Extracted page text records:
BEGIN

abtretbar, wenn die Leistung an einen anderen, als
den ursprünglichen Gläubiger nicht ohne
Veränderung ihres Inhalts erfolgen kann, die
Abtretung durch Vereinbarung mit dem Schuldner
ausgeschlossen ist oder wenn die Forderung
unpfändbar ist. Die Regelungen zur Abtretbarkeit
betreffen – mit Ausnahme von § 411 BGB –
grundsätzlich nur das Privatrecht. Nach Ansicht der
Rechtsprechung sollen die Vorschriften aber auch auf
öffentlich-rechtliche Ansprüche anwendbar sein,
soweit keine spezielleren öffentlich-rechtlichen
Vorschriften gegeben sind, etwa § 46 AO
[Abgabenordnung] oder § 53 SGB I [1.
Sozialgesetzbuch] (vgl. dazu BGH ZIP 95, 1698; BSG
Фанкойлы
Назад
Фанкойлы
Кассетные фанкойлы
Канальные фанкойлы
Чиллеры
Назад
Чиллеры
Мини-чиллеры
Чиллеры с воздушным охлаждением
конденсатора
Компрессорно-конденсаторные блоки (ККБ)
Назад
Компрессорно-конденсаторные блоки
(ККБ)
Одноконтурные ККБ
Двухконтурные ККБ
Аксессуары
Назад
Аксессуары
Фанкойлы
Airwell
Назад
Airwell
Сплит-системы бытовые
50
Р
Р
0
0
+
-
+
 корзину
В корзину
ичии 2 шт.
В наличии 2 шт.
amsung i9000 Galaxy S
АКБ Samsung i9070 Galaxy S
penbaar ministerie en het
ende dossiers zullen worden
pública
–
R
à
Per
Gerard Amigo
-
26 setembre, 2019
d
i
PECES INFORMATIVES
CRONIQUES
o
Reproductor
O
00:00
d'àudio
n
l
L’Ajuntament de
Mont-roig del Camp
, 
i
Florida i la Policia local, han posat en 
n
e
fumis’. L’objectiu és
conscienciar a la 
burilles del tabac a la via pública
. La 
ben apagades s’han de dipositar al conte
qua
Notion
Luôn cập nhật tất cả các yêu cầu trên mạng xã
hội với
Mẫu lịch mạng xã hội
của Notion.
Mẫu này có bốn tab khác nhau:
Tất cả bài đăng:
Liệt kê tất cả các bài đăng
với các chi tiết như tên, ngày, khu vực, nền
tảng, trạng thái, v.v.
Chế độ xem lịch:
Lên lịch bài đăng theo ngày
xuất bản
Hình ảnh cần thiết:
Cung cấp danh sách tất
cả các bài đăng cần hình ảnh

END

• ACTIVITY: Please give these records again, substituting "Вернуться" for each "Назад" and leaving everything else unchanged.

• ANSWER FOR THIS EXERCISE:
abtretbar, wenn die Leistung an einen anderen, als
den ursprünglichen Gläubiger nicht ohne
Veränderung ihres Inhalts erfolgen kann, die
Abtretung durch Vereinbarung mit dem Schuldner
ausgeschlossen ist oder wenn die Forderung
unpfändbar ist. Die Regelungen zur Abtretbarkeit
betreffen – mit Ausnahme von § 411 BGB –
grundsätzlich nur das Privatrecht. Nach Ansicht der
Rechtsprechung sollen die Vorschriften aber auch auf
öffentlich-rechtliche Ansprüche anwendbar sein,
soweit keine spezielleren öffentlich-rechtlichen
Vorschriften gegeben sind, etwa § 46 AO
[Abgabenordnung] oder § 53 SGB I [1.
Sozialgesetzbuch] (vgl. dazu BGH ZIP 95, 1698; BSG
Фанкойлы
Вернуться
Фанкойлы
Кассетные фанкойлы
Канальные фанкойлы
Чиллеры
Вернуться
Чиллеры
Мини-чиллеры
Чиллеры с воздушным охлаждением
конденсатора
Компрессорно-конденсаторные блоки (ККБ)
Вернуться
Компрессорно-конденсаторные блоки
(ККБ)
Одноконтурные ККБ
Двухконтурные ККБ
Аксессуары
Вернуться
Аксессуары
Фанкойлы
Airwell
Вернуться
Airwell
Сплит-системы бытовые
50
Р
Р
0
0
+
-
+
 корзину
В корзину
ичии 2 шт.
В наличии 2 шт.
amsung i9000 Galaxy S
АКБ Samsung i9070 Galaxy S
penbaar ministerie en het
ende dossiers zullen worden
pública
–
R
à
Per
Gerard Amigo
-
26 setembre, 2019
d
i
PECES INFORMATIVES
CRONIQUES
o
Reproductor
O
00:00
d'àudio
n
l
L’Ajuntament de
Mont-roig del Camp
, 
i
Florida i la Policia local, han posat en 
n
e
fumis’. L’objectiu és
conscienciar a la 
burilles del tabac a la via pública
. La 
ben apagades s’han de dipositar al conte
qua
Notion
Luôn cập nhật tất cả các yêu cầu trên mạng xã
hội với
Mẫu lịch mạng xã hội
của Notion.
Mẫu này có bốn tab khác nhau:
Tất cả bài đăng:
Liệt kê tất cả các bài đăng
với các chi tiết như tên, ngày, khu vực, nền
tảng, trạng thái, v.v.
Chế độ xem lịch:
Lên lịch bài đăng theo ngày
xuất bản
Hình ảnh cần thiết:
Cung cấp danh sách tất
cả các bài đăng cần hình ảnh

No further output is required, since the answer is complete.